I expect bias when reading articles from certain sources. In my attempt not to succumb to withdrawing into my own comfortable, information cocoon and read only news that I know will support my existing positions I continue to read articles from sources with known points of view including the Wall Street Journal. But in reading an article published on December 15th titled “Regulation for Dummies” I have to do something I’ve rarely done before and quote Ronald Regan who, in a 1980 debate with Jimmy Carter, famously said “There you go again” in response to a Carter statement on Medicare.
In the case of this article I say “there you go again” for trying to use partial data to support an already established point of view. I was drawn to the article because I was trying to evaluate the validity of the premise that government regulations are hindering an economic recovery by restricting business growth.
The first indication that the article wouldn’t help me refine my position was that it quoted information from the Mercatus Center. In a previous post,” Index of Personal Freedom – when good statistics go bad”, I noted the intentional bias and abuse of data by the Koch brothers funded center. Citing the Mercatus Center as a source immediately raised my index of suspicion regarding the credibility of the article.
The authors also presented a graph showing the rise of regulations in the Obama term but it seemed odd that the data began in 1995. The data source was the “Unified Agenda” and currently it contains reports only back to 1995.

However, the same website, The Office of Information and Regulatory Affairs, has a different set of reports beginning in 1981 that also looks at economically significant regulations. These reports provide historical context to the regulation story that is critical to interpreting the limited data set presented in the Wall Street Journal article and clearly shows there was greater regulatory activity from 1991 to 1994 that in the Obama years. During that period of “high government regulation” there was also healthy growth in GDP as the country emerged from the 1990 recession.

Does that mean that a higher number of economically significant regulations caused the GDP growth? The fundamental difference between the Wall Street Journal article and my perspective is that I can say I don’t know. In fact, there isn’t enough information for anyone to know. The correlation between GDP growth and the number of regulations is -0.47 indicating that there is not even a meaningful correlation between the two.

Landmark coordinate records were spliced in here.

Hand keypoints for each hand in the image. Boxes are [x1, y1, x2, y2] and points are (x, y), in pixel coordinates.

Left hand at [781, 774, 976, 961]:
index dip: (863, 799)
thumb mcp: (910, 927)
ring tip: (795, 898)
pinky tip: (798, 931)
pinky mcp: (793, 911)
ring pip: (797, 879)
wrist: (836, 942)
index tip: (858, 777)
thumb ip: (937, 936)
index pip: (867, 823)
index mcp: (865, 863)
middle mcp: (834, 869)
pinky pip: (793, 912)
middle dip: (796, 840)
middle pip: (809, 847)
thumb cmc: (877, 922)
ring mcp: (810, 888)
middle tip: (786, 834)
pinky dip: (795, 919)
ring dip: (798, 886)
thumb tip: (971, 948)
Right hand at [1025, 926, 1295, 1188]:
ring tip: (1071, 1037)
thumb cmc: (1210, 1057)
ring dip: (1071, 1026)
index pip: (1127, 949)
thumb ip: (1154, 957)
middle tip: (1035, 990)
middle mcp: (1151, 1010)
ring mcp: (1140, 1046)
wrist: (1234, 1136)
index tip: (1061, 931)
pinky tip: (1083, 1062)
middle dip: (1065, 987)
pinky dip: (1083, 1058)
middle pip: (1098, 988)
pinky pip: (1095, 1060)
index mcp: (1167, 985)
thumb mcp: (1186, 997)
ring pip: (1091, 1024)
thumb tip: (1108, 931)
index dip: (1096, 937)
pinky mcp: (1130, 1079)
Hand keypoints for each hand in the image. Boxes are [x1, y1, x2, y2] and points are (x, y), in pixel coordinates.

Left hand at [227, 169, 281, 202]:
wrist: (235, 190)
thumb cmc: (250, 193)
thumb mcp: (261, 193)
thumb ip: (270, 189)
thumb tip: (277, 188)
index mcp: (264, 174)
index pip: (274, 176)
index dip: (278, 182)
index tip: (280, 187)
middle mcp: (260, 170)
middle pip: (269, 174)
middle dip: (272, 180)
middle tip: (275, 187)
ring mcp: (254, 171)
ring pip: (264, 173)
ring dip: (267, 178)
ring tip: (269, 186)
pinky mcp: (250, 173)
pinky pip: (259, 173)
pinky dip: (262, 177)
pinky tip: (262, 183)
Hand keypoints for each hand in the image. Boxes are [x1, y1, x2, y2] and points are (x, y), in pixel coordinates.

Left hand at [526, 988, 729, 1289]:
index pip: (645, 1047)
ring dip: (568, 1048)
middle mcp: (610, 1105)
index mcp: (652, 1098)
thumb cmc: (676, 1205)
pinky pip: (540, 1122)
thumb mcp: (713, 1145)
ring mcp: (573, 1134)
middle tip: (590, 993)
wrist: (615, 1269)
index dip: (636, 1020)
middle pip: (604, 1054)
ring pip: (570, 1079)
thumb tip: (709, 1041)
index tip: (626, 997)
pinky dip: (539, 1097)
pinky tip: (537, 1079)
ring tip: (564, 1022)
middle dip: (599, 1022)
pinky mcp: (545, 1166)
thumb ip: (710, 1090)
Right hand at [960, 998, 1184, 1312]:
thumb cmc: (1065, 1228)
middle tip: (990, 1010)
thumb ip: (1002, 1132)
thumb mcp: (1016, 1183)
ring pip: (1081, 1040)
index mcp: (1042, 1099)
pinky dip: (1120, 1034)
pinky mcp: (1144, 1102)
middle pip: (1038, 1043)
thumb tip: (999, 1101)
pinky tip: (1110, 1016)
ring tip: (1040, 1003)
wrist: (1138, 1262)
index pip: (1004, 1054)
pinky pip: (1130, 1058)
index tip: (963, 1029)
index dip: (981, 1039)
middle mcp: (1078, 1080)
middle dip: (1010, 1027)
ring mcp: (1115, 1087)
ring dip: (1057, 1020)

Although the Wall Street Journal article has many flaws perhaps the greatest is that it attempts to portray correlation as causation – a cardinal sin of statistical inference. To attempt to assign causality to current regulatory activity for the sluggish economic growth is fundamentally flawed.
Data should be used to understand a problem and to help find a solution. Unfortunately articles such as this one transparently use incomplete data to support their preconceived opinion.
I read this article hoping to learn something about the impact of regulations on business growth. Instead, I learned that even once venerable conservative media sources have lowered their standards in order to advance their position. What a shame.
Even more of a shame is the large number of readers who be willing accept the overtly biased article as evidence that reinforces their opinion that government regulations are destructive.